Two-year-old Tinslee has been at Cook Children’s for most of her life. Born with a rare heart condition, Tinslee has been kept alive with medical care and “extreme efforts,” the hospital said in the appeal, in which it asked the 48th District Court of Fort Worth to quickly schedule a trial date to decide whether life support care should be removed from Tinslee.

“Although this case has never been about money — and Cook Children’s has never considered finances when making an end-of-life decision,” the appeal says, “the State of Texas (through its manager of a Medicaid care program) is now threatening to interject the issue into this dispute.”

 

Sour Lemon

Has 9 years experience.

It's difficult for me to understand why any parent would do this to their child. I hope the court has more sense and the child is allowed to die naturally instead of enduring more torture. Money is actually the last thing that comes to mind in cases like these, despite the staggering amounts being spent.

Jedrnurse, BSN, RN

Specializes in school nurse. Has 29 years experience.

2 minutes ago, Sour Lemon said:

It's difficult for me to understand why any parent would do this to their child. I hope the court has more sense and the child is allowed to die naturally instead of enduring more torture. Money is actually the last thing that comes to mind in cases like these, despite the staggering amounts being spent.

I agree with you about the torture part, but I can't relegate the money to the last thing that comes to mind. (I do frame it as societal medical resources, though, I.e. how much of the "pie" can one person expect to take.)

I wonder if the parent(s) would be as aggressive if they had to spend everything they had to continue treatment, as opposed to passing it on to the taxpayers.

Emergent, RN

Specializes in ER. Has 28 years experience.

I agree, this is ethically questionable also from a financial standpoint. Not only is it an example of some of the disturbing extremes that modern medicine will go through to achieve a futile outcome, the fact that so many millions of dollars are spent out of the common resources is also a problem.

dzadzey, MSN, RN

Specializes in Dialysis, Hospice, Critical care. Has 19 years experience.

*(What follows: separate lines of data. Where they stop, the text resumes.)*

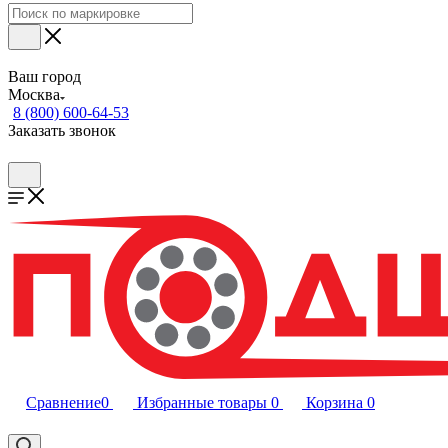
Ваш город
Москва
8 (800) 600-64-53
Заказать звонок
Сравнение
0
Избранные товары
0
Корзина
0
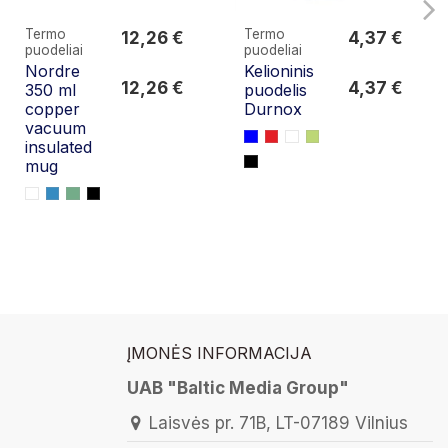
Termo
Termo
12,26 €
4,37 €
puodeliai
puodeliai
12,26 €
4,37 €
Nordre
Kelioninis
12,26 €
4,37 €
350 ml
puodelis
copper
Durnox
vacuum
insulated
mug
ĮMONĖS INFORMACIJA
UAB "Baltic Media Group"
Laisvės pr. 71B, LT-07189 Vilnius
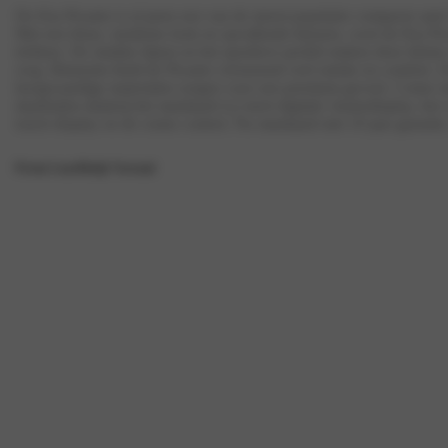
De Kia Picanto is al jaren een van de meest populaire compacte aut
Met een frisse, moderne look en opvallende kleuren, weet de Kia Pic
trekken. De strakke lijnen en het sportieve profiel maken deze kleine
weg. Binnenin biedt de Picanto verrassend veel ruimte en comfort. 
hoogwaardige materialen zorgen voor een premium gevoel. Cruise m
daarbuiten dankzij het standaard 4,2-inch digitale clusterdisplay, het
touch display en de cruise control. Nu standaard met 10 jaar garantie.
Private Lease
Bekijk Voorraad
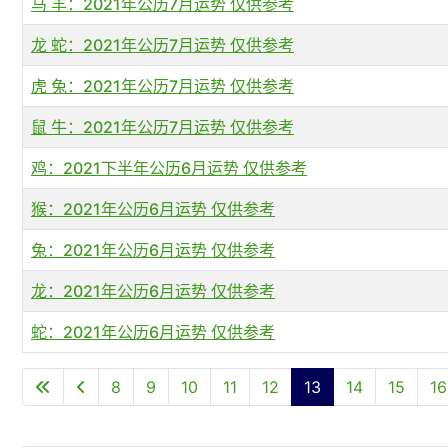
马 羊：2021年公历7月运势 仅供参考
龙 蛇：2021年公历7月运势 仅供参考
虎 兔：2021年公历7月运势 仅供参考
鼠 牛：2021年公历7月运势 仅供参考
鸡：2021下半年公历6月运势 仅供参考
猴：2021年公历6月运势 仅供参考
兔：2021年公历6月运势 仅供参考
龙：2021年公历6月运势 仅供参考
蛇：2021年公历6月运势 仅供参考
文章列表
8
9
10
11
12
13
14
15
16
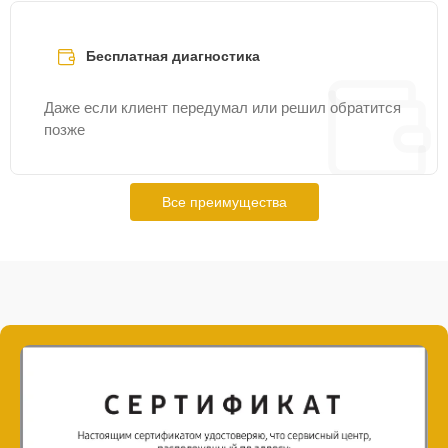
Бесплатная диагностика
Даже если клиент передумал или решил обратится
позже
Все преимущества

On 5/2/2021 at 3:43 PM, yschon said:

Every life is worth fighting for! If that is what the family wants, then that is what they should do. Obviously, if the state intervenes then their hands are tied, but till that point, it is the their right.

Medical futility and reality trump hope and prayer. Just because we can maintain the function of a human body until the patient's skin blisters and they have weeping wounds on every extremity doesn't mean we should. 

yschon

Specializes in BSN Student. Has 1 years experience.

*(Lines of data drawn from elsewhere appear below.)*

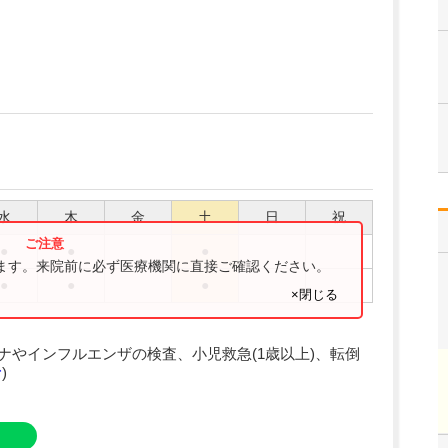
水
木
金
土
日
祝
●
●
●
ります。来院前に必ず医療機関に直接ご確認ください。
●
●
●
×閉じる
ナやインフルエンザの検査、小児救急(1歳以上)、転倒
む
)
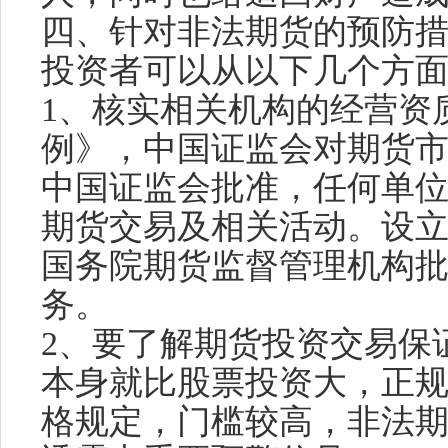
四、针对非法期货的预防
投资者可以从以下几个方
1、核实相关机构的经营资
例》，中国证监会对期货
中国证监会批准，任何单
期货交易及相关活动。设
国务院期货监督管理机构
务。
2、要了解期货投资交易保
本身就比股票投资大，正
格规定，门槛较高，非法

On 5/10/2021 at 7:29 AM, dzadzey said:

Medical futility and reality trump hope and prayer. Just because we can maintain the function of a human body until the patient's skin blisters and they have weeping wounds on every extremity doesn't mean we should. 

That is your opinion, and someone with that view would have the right to make such a decision for a loved one. However, others might object and value life even when someone is long brain dead, and that decision is theirs. It’s the USA; we are all entitled to our opinions and religious/ethical beliefs. 
My argument is not about spending government money.

PPediRN

Has 10 years experience.

On 5/10/2021 at 6:29 AM, dzadzey said:

Medical futility and reality trump hope and prayer. Just because we can maintain the function of a human body until the patient's skin blisters and they have weeping wounds on every extremity doesn't mean we should. 

I agree. Some times the compassionate thing to do is to let nature take its course. In cases like this I believe family members want to hang on to their dying loved one to avoid the pain of having to say goodbye. You have to know when its time to let go.